The week I was sick, I was only able to get to the gym twice and neither time was a good idea. I tried to make up for it this week that just concluded. I went five times. If we finished up work early enough last night, I would have gone then, too, but the gym closes at 7 on weekends. Today I pushed myself extra hard because I was nearing my next goal and I wanted to squash it this weekend. I broke the 500 mile mark and I'm so pleased with myself. I'm closing in on the half way point and it's making me giddy. I'm going to try to get back into my normal gym days this week, but I'm going tomorrow, a normal off day. The reason is the sheer volume of calories I took in today. I had a sundae tonight to make the fattest person feel queasy. Chocolate pudding, chocolate/peanut butter ice cream, whipped topping and banana bread, which I made fresh this afternoon before the bananas I had over ripened. I almost added peanut butter chips, but I thought that would have been overkill.
I'm kind of excited, in a geeky kind of way. Over the last couple of years, Albany has seen the return of the Comic Convention and each time it comes around, it seems to grow a little more and a little more. Plus, the New York City Comic Con has flourished and is now a must-do event. That being said, something I've always been jealous of are people who have sketchbooks full of sketches from comics pros. The way to fill these books is by attending shows. I've decided that since I now have access to semi-regular shows, I want to start my own book.
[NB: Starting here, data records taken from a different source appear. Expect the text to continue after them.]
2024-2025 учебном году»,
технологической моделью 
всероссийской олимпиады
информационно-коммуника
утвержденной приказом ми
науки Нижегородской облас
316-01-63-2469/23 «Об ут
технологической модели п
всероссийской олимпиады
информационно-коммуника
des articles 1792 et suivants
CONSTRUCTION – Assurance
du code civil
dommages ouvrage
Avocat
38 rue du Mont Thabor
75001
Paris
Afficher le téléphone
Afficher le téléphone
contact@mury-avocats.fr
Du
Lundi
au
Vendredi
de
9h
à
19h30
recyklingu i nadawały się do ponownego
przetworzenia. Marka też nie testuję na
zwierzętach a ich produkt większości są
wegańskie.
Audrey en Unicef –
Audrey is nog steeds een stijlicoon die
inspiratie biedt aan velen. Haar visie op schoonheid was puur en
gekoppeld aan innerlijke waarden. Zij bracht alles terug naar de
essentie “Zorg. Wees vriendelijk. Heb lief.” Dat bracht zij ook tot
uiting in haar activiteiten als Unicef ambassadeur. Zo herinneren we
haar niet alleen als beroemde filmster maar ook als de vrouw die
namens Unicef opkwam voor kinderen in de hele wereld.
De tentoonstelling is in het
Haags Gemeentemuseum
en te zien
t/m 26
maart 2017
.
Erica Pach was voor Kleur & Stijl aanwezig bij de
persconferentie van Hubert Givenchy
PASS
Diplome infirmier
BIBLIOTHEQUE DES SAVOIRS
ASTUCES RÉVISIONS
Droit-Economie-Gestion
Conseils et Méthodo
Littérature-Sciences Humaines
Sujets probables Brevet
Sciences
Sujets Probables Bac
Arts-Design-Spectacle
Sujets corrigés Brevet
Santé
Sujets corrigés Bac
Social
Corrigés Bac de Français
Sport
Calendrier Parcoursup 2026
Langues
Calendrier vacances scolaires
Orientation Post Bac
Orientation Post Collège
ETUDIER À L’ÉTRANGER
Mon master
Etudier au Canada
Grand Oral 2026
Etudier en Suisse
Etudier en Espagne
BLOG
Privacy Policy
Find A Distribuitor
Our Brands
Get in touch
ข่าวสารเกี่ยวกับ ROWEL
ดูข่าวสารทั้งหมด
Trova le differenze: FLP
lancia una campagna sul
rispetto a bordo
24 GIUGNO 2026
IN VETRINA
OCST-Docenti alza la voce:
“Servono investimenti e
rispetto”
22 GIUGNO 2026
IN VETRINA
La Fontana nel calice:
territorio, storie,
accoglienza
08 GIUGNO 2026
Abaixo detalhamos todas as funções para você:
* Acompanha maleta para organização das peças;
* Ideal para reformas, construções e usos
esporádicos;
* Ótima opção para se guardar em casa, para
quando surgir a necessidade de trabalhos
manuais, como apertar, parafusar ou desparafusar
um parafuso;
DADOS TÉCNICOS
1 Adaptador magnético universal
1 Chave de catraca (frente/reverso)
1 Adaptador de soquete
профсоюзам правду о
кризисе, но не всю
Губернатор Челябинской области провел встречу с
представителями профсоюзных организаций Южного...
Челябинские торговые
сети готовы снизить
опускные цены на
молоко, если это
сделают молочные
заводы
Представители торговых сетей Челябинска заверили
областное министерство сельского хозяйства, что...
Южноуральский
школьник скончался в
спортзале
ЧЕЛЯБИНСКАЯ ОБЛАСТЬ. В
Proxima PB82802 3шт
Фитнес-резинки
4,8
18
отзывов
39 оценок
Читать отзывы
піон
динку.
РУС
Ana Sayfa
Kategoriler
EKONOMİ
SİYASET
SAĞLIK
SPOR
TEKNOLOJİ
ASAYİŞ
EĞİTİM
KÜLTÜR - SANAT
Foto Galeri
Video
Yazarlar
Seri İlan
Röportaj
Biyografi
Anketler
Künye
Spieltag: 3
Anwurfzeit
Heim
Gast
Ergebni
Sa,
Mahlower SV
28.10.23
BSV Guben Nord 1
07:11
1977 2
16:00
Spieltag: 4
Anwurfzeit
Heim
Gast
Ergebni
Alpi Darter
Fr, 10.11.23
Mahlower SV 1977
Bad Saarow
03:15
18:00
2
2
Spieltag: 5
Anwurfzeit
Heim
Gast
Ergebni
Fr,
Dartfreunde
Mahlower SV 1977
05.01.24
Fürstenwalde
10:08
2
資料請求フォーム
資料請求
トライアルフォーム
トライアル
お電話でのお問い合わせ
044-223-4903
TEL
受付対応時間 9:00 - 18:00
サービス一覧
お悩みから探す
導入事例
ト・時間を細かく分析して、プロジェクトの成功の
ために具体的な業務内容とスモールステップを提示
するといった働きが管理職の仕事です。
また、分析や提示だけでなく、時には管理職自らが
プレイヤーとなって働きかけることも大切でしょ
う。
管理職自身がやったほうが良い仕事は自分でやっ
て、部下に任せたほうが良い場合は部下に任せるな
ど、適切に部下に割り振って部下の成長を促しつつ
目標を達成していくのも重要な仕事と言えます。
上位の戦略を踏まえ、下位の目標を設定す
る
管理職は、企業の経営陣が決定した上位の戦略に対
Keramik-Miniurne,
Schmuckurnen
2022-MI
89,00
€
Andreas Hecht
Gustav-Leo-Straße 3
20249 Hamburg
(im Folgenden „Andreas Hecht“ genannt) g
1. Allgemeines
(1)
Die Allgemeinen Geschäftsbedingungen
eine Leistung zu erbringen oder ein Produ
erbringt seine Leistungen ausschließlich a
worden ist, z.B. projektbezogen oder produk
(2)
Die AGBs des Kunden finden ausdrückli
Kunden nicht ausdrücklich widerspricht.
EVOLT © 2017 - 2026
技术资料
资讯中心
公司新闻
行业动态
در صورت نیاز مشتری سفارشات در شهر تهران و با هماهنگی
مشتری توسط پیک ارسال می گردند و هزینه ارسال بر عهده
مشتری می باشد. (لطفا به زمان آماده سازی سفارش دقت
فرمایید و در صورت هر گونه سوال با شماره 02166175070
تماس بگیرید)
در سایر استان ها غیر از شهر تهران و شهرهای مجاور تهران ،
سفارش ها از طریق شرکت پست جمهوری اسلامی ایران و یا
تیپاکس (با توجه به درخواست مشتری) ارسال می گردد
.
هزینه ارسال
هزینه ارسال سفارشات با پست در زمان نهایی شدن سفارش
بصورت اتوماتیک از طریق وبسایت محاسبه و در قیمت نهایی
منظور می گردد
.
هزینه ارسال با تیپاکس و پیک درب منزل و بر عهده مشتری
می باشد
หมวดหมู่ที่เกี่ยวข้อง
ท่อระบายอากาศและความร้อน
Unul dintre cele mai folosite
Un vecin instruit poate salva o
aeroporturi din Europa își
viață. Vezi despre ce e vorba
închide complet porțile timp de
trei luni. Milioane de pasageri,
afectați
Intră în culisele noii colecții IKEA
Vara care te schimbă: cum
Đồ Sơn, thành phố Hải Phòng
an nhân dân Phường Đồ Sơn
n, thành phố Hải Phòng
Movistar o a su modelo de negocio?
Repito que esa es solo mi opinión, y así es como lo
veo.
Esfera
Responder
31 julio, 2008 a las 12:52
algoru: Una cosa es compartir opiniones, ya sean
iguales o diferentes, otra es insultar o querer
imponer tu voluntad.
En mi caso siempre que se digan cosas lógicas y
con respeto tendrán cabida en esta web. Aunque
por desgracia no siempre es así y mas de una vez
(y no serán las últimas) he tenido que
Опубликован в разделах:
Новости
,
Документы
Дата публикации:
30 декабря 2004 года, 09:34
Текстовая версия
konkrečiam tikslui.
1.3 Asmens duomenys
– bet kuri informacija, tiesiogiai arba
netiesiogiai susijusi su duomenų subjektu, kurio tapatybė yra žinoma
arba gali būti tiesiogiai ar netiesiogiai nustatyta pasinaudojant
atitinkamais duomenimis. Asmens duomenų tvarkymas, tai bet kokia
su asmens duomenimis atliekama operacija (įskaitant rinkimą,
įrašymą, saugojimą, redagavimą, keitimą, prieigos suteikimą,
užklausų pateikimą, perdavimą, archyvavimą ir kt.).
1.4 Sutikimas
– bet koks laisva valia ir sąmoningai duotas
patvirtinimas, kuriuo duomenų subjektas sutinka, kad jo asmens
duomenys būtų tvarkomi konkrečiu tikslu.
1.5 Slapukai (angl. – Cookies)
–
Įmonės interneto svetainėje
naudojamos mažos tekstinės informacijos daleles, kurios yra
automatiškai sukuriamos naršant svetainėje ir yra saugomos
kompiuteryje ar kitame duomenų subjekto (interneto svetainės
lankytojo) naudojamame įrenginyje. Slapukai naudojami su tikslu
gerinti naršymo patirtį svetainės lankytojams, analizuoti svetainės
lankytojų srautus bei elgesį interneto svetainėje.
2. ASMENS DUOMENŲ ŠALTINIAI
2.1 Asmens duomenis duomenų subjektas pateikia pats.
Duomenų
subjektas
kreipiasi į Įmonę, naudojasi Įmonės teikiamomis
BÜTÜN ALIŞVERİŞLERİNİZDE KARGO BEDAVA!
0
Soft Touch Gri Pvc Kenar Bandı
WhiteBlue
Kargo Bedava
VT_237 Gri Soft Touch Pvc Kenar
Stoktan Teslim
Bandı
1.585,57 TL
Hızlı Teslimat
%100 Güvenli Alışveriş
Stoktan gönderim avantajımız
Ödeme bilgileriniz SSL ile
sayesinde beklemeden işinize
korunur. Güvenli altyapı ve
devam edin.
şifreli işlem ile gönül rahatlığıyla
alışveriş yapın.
I went out and bought a blank book this week and hope to get the ball rolling next month at the next Albany Con. I've always loved looking at the books friends and acquaintances have and am anxious to get mine going. I thought at first I'd just start buying sketches and framing them, but I'm running out of wall space in my comics cave. The book is the best alternative to this.
I feel like I've got other stuff to write about, but I'm drawing a blank, which is probably a good thing. I really need to think about winding today down. I've been up since 6 and it's been a long, long Sunday. And I feel good about getting caught up with my comings and goings.